--- Material to process Enclosed Below ---

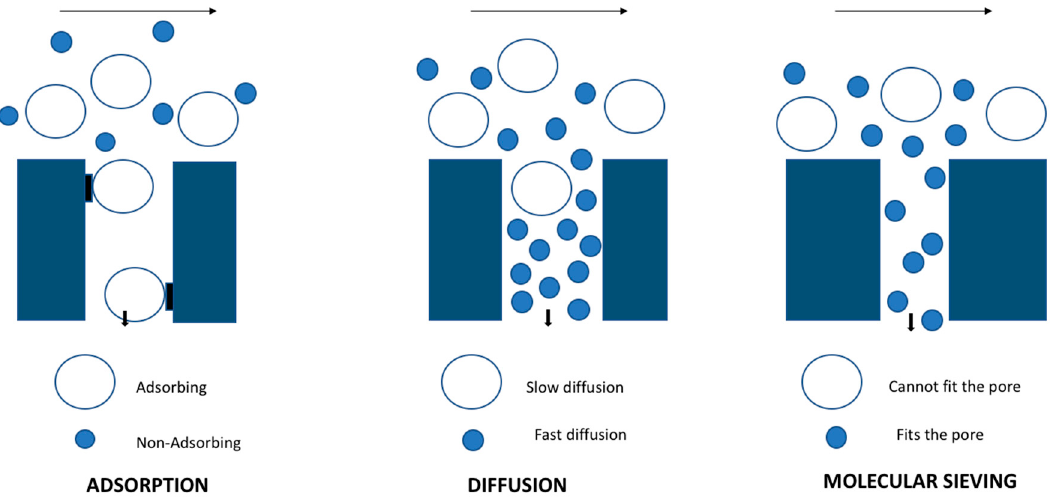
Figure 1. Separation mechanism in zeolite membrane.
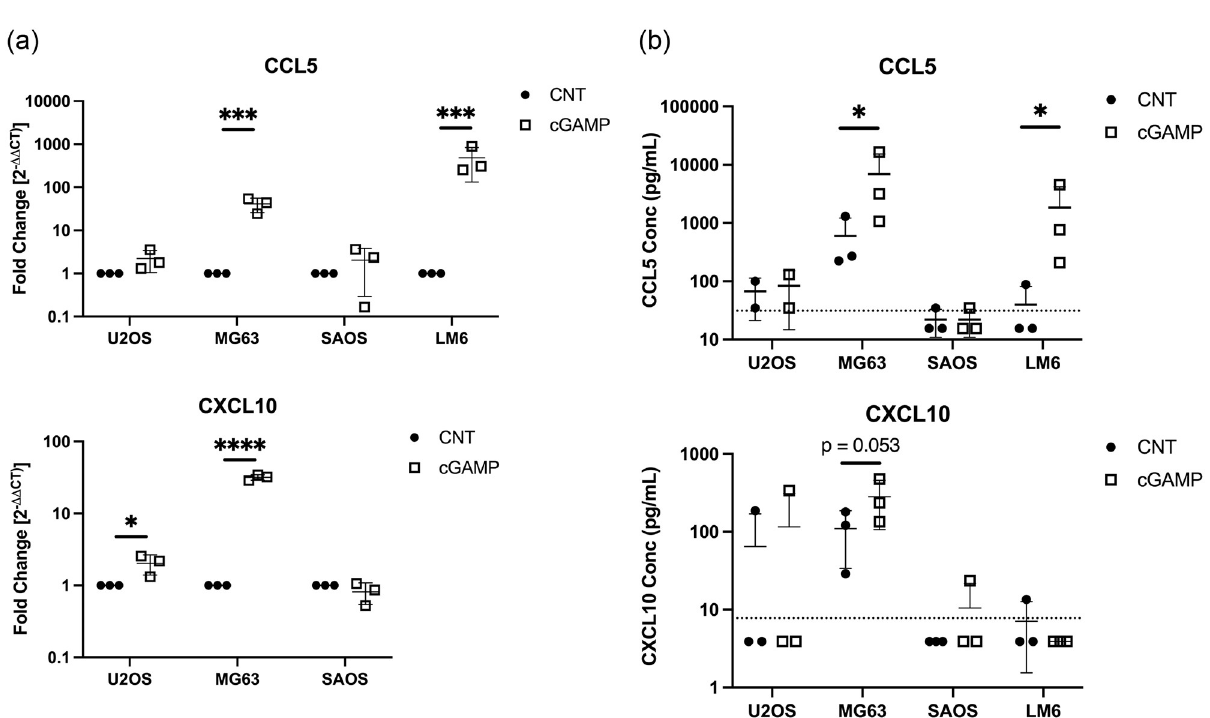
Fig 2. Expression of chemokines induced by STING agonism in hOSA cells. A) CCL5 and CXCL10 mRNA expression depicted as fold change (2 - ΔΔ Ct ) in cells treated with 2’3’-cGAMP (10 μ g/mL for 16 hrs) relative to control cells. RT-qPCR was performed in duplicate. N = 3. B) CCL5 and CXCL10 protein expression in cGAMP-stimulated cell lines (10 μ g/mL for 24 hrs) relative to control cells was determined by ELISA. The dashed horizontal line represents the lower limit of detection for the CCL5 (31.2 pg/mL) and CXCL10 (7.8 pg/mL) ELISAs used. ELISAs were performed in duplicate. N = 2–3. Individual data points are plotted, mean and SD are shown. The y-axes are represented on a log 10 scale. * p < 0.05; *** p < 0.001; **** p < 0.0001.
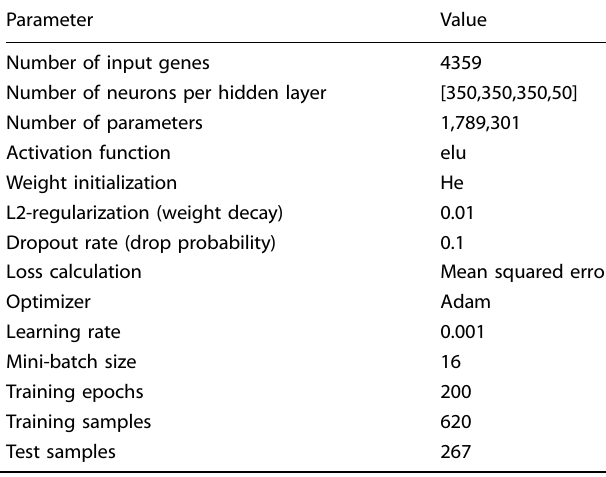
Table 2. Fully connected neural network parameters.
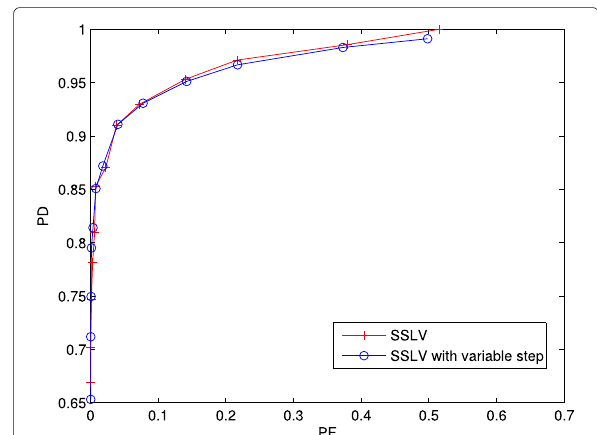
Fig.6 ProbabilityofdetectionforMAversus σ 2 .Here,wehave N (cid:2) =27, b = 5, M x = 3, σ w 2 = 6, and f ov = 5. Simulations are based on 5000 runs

--- End of Enclosed Material to process ---
--- Material to process Enclosed Below ---

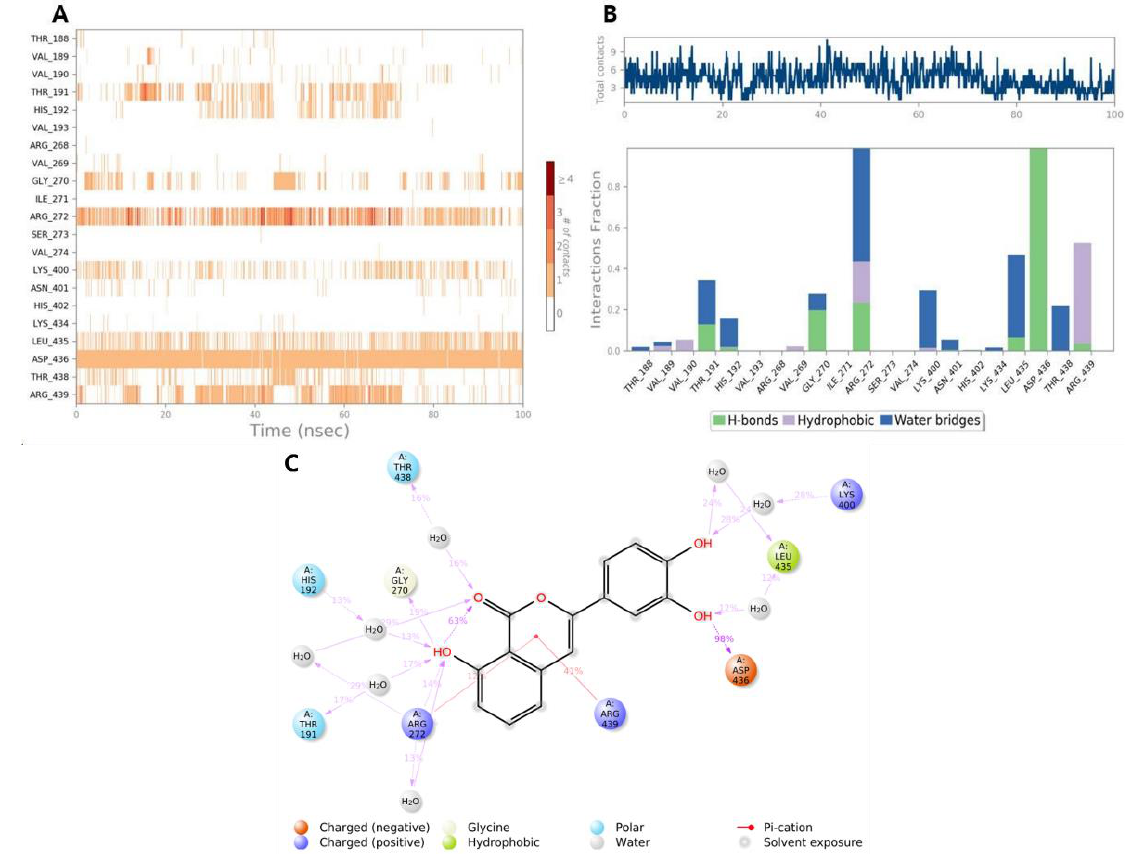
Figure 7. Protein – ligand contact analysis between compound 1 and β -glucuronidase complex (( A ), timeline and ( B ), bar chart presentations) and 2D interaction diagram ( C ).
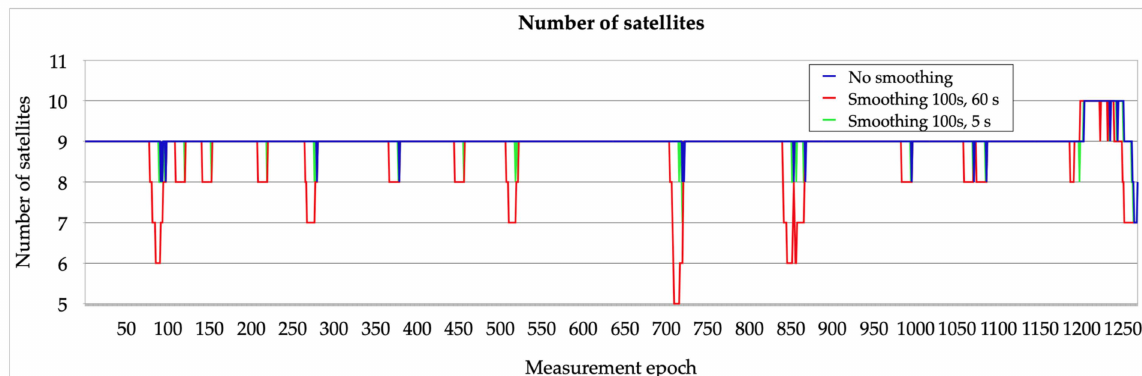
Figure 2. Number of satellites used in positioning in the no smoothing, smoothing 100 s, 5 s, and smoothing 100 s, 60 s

--- End of Enclosed Material to process ---
--- Material to process Enclosed Below ---

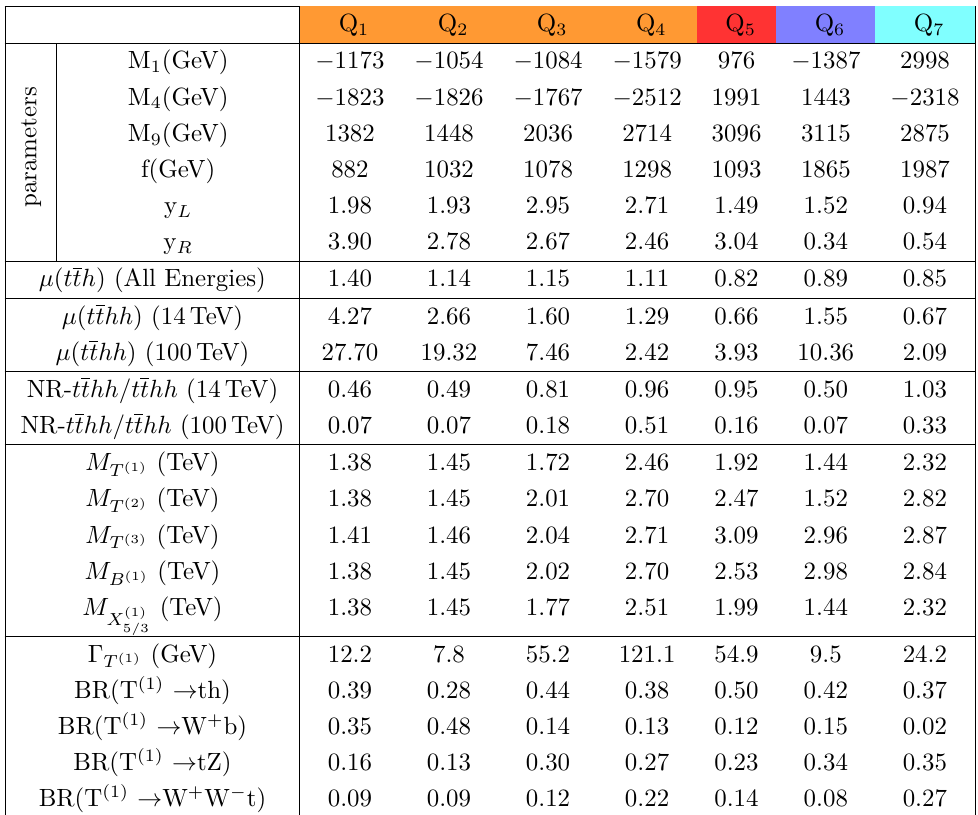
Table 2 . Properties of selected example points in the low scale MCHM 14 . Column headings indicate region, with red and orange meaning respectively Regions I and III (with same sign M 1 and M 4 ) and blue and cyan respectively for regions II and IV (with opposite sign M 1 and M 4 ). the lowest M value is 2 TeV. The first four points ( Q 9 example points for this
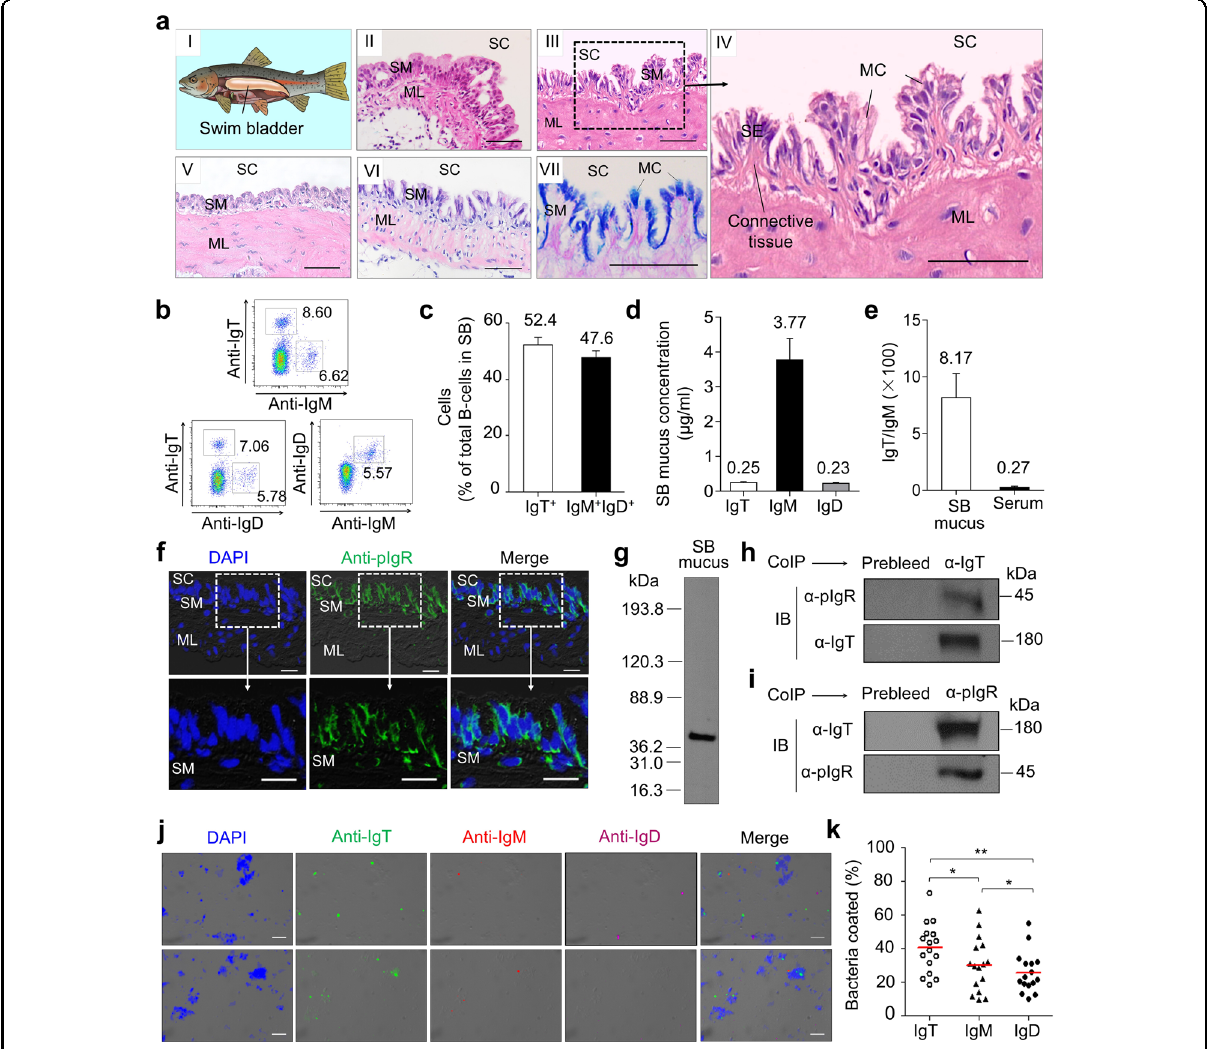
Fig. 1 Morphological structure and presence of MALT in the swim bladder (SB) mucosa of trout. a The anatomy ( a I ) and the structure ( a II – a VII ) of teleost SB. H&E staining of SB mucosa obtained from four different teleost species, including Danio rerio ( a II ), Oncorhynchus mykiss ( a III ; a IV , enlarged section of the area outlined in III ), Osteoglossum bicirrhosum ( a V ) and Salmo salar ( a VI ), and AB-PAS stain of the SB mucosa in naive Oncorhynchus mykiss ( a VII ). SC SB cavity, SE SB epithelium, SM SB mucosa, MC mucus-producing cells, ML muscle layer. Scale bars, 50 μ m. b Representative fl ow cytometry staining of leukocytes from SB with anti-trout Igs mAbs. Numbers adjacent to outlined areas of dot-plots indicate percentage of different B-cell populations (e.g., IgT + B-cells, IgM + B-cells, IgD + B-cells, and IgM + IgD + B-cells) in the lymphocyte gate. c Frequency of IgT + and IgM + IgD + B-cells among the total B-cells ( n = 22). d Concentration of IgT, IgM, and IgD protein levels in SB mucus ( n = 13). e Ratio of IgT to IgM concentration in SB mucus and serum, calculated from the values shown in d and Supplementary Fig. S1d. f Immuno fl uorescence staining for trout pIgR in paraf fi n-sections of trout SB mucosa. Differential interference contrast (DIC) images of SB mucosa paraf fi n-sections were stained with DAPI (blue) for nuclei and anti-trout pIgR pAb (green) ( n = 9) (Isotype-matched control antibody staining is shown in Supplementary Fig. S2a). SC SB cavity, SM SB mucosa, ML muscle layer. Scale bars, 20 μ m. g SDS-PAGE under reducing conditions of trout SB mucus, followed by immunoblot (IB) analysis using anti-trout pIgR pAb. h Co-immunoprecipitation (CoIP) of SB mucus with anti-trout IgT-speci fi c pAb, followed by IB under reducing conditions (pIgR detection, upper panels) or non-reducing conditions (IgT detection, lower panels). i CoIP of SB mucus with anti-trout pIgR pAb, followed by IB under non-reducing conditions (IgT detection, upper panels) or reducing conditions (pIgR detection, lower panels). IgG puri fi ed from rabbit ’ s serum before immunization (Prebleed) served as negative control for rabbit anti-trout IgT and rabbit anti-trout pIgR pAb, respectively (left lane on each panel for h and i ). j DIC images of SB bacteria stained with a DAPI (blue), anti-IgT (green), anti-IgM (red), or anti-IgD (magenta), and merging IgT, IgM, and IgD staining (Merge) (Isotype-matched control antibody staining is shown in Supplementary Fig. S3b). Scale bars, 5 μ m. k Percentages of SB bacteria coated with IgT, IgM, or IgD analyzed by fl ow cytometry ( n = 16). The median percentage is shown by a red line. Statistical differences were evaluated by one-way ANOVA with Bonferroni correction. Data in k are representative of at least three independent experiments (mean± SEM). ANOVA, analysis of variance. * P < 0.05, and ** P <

--- End of Enclosed Material to process ---

Instructions for the task
Both the line containing "Fig 2. Expression" and the line containing "Fig.6 ProbabilityofdetectionforMAversus σ" above belong in the output, as do the lines between them. Print them exactly, without pictures.

Solution for this task
Fig 2. Expression of chemokines induced by STING agonism in hOSA cells. A) CCL5 and CXCL10 mRNA expression depicted as fold change (2 - ΔΔ Ct ) in cells treated with 2’3’-cGAMP (10 μ g/mL for 16 hrs) relative to control cells. RT-qPCR was performed in duplicate. N = 3. B) CCL5 and CXCL10 protein expression in cGAMP-stimulated cell lines (10 μ g/mL for 24 hrs) relative to control cells was determined by ELISA. The dashed horizontal line represents the lower limit of detection for the CCL5 (31.2 pg/mL) and CXCL10 (7.8 pg/mL) ELISAs used. ELISAs were performed in duplicate. N = 2–3. Individual data points are plotted, mean and SD are shown. The y-axes are represented on a log 10 scale. * p < 0.05; *** p < 0.001; **** p < 0.0001.
Table 2. Fully connected neural network parameters.
Fig.6 ProbabilityofdetectionforMAversus σ 2 .Here,wehave N (cid:2) =27, b = 5, M x = 3, σ w 2 = 6, and f ov = 5. Simulations are based on 5000 runs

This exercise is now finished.